• _Task requirements_: Count the rows below that contain the string "gaugeread", treating uppercase and lowercase as different. Reply with the number alone.

• _Record extracts_:

###

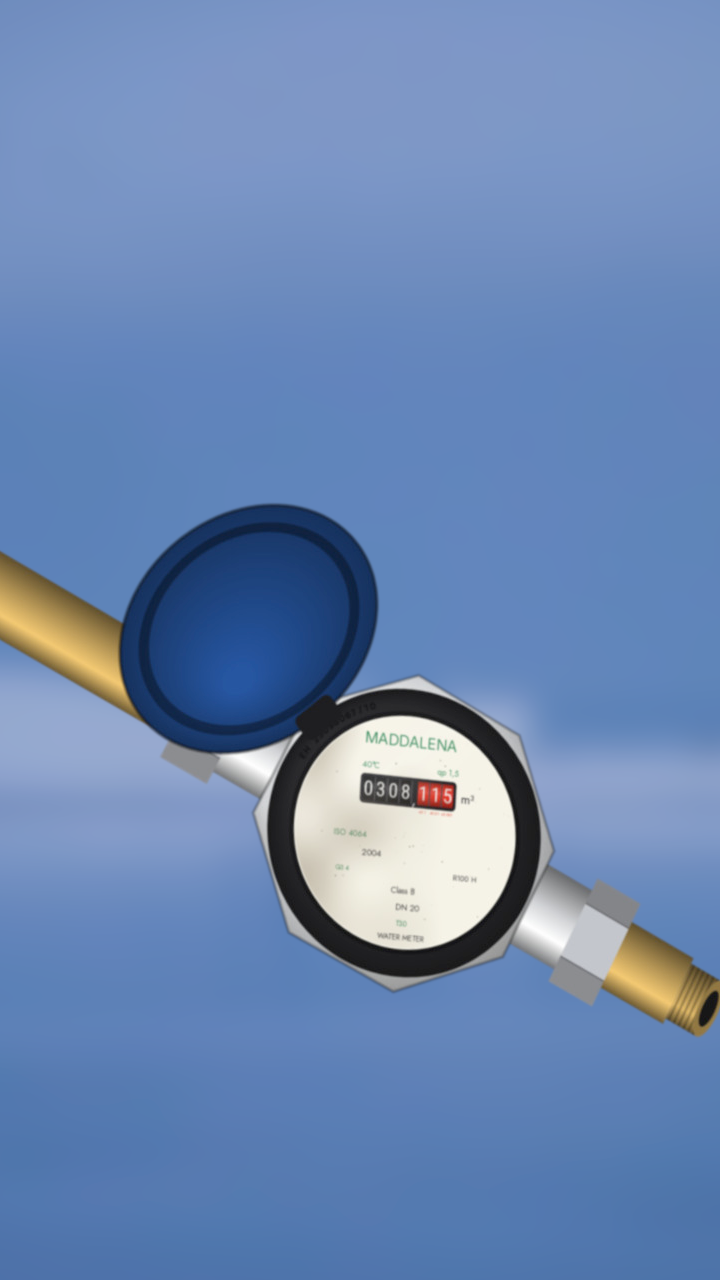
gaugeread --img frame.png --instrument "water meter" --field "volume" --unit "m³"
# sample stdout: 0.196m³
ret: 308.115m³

###

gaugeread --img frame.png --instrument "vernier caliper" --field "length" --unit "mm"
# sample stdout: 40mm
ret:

###

• _Written solution_: 2